### Chart-based quiz items
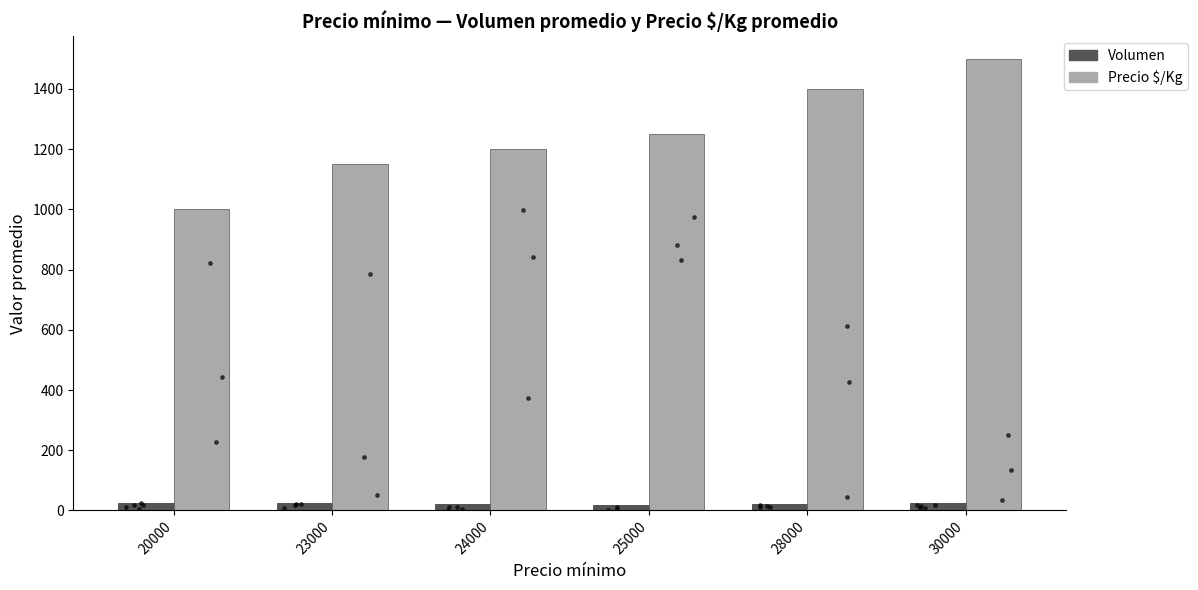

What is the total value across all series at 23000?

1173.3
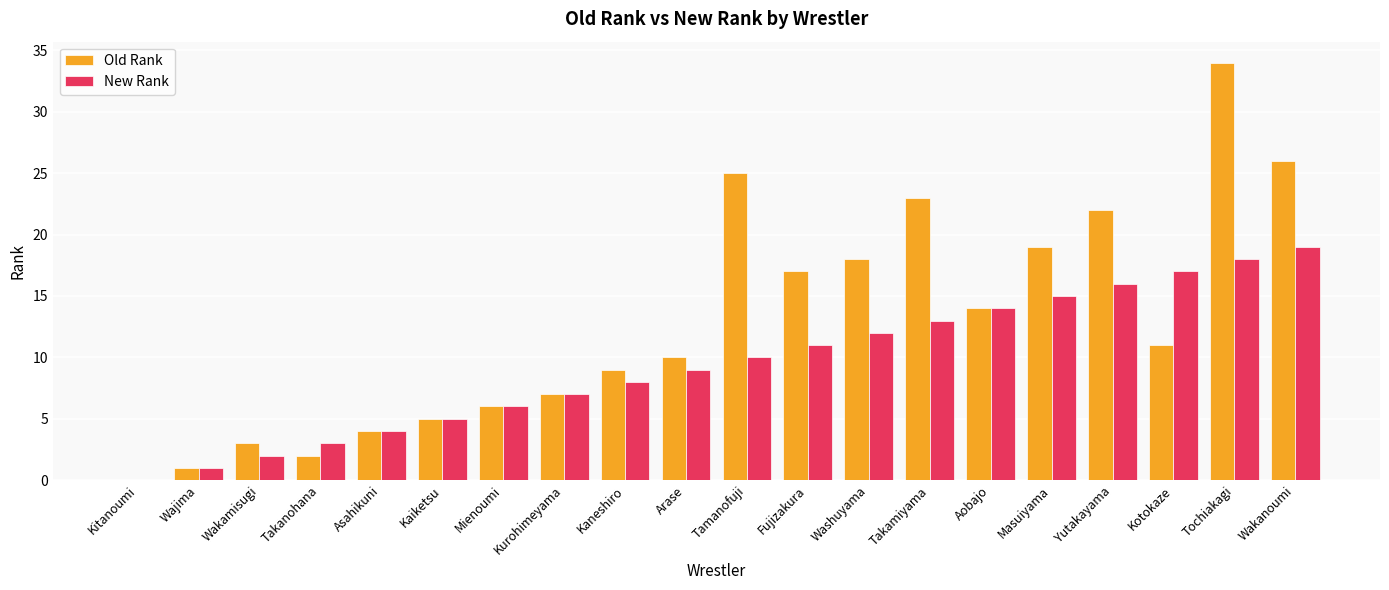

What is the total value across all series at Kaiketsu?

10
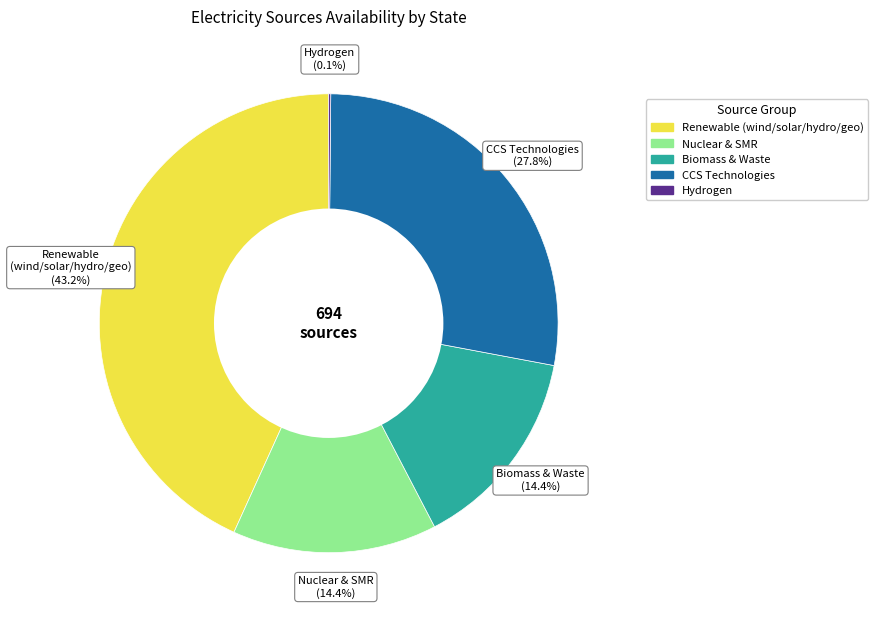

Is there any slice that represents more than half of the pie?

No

==

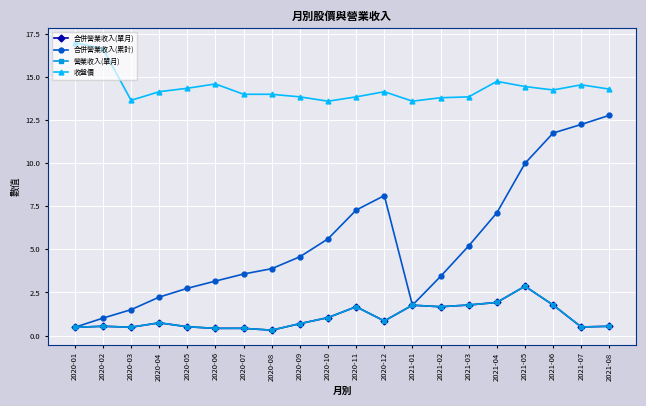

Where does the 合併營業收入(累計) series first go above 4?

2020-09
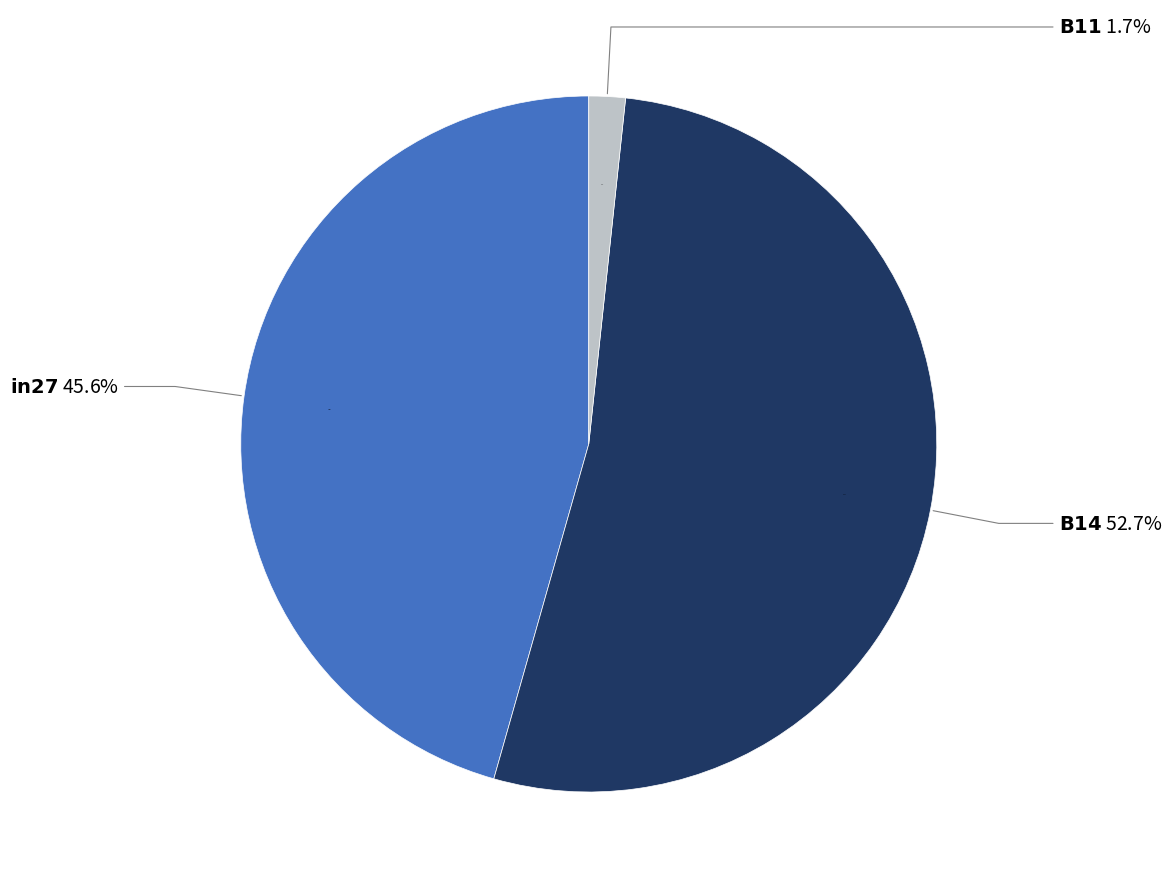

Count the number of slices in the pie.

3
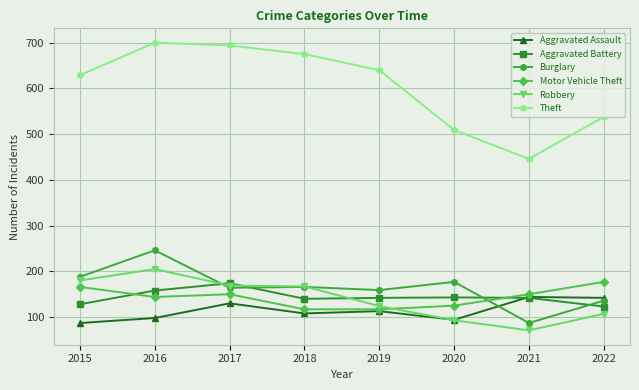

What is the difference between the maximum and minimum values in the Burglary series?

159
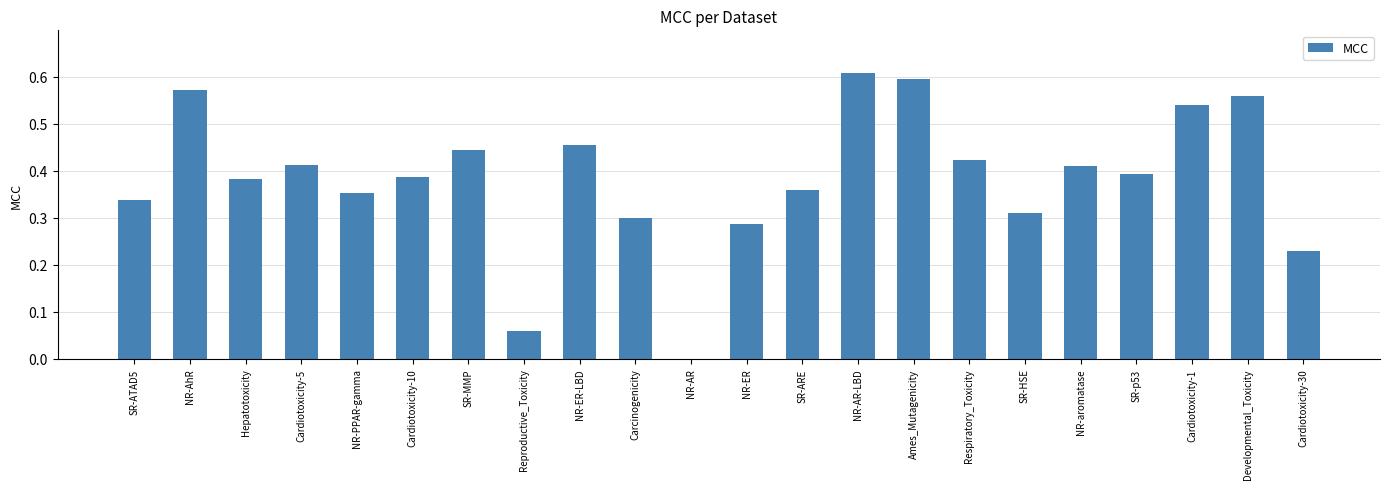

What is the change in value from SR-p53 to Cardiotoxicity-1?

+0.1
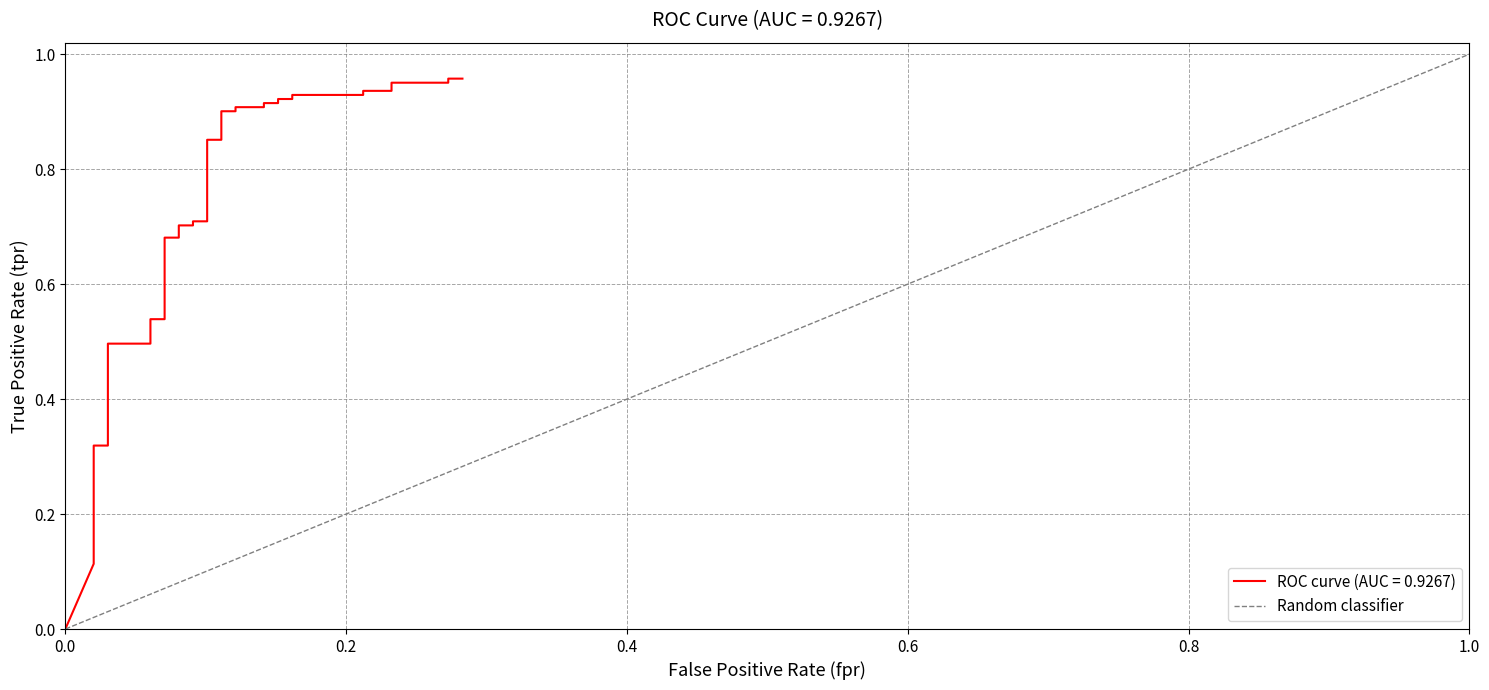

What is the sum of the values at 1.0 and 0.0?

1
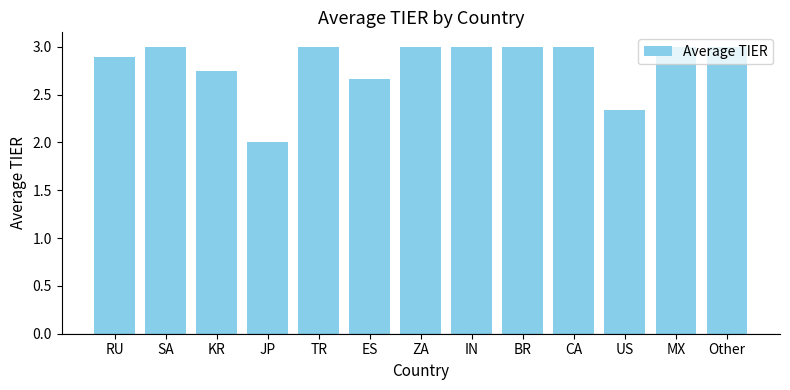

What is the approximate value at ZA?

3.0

### How to complete this task
Update the lines from the one with "What is the total value across all series at 23000?" to the one with "Is there any", changing "total value" to "combined value" and keeping everything else the same. Leave the pictures out of your answer.

### Finished task
What is the combined value across all series at 23000?

1173.3

What is the combined value across all series at Kaiketsu?

10

Is there any slice that represents more than half of the pie?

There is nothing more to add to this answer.